In utero repair is performed at mid-pregnancy to reduce the ongoing damage of the exposed spinal cord. The repair requires opening the uterus to close the fetus’ neural tube defect. Unfortunately, despite the repair, more than half the children who receive the procedure are unable to walk independently, and 1 in 4 require surgery on the spinal cord due to scar tissue.

The researchers believe that the current method of surgery leads to scarring of the spinal cord at the repair site, called a tethered spinal cord. As the child grows, the tethered area can further damage nerves and result in disabilities. Repeat surgeries to untether the cord can also lead to damage to functions including walking and bladder control.

The new approach uses an umbilical cord-derived patch between the spinal cord and the skin closure to reduce the inflammation and scarring, leading to improved spinal cord function. The human umbilical cord patch is approved by the Food and Drug Administration for ophthalmological diseases and has been shown in preclinical trials to help reduce scar formation.

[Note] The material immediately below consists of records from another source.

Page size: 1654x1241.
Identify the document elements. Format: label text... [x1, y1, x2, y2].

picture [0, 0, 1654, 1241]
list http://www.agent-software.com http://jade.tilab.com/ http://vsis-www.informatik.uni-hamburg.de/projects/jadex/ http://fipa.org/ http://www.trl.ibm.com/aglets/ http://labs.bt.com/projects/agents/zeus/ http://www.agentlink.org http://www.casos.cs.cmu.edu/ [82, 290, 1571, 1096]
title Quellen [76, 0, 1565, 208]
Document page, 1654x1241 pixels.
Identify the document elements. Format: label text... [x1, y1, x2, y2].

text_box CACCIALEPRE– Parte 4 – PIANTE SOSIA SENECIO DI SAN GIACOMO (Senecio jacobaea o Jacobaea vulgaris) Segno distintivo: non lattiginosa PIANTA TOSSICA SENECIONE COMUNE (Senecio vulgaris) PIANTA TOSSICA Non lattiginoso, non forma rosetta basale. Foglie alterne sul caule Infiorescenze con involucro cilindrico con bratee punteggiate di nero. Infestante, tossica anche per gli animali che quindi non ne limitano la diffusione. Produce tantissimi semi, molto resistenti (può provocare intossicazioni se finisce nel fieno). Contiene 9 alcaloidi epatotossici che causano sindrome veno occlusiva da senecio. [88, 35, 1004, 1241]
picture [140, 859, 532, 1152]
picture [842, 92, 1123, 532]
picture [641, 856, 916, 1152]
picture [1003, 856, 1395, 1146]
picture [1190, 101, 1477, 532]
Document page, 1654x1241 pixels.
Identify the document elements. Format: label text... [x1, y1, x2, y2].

Papanna, associate professor in the Department of Obstetrics, Gynecology and Reproductive Sciences at McGovern Medical School at UTHealth, and his team have been studying umbilical cord patches for spina bifida for nearly two decades, publishing one of the first papers in 2016. The idea came out of brainstorming with his wife and fellow researcher Lovepreet Mann, MBBS, assistant professor with McGovern Medical School. The multidisciplinary UTHealth team includes Ponnada Narayana, PhD, MSc; Rajan Patel, MD; and Juan Herrera, PhD, from the Department of Diagnostic and Interventional Imaging; Stephen Fletcher, DO, from Department of Pediatric Surgery; and Dejian Lai, PhD, from UTHealth School of Public Health. Narayana is a distinguished senior lecturer at The University of Texas MD Anderson Cancer Center UTHealth School of Biomedical Sciences.

Pappana received the grant from the Eunice Kennedy Shriver National Institute of Child Health & Human Development (R01HD105173), part of the NIH.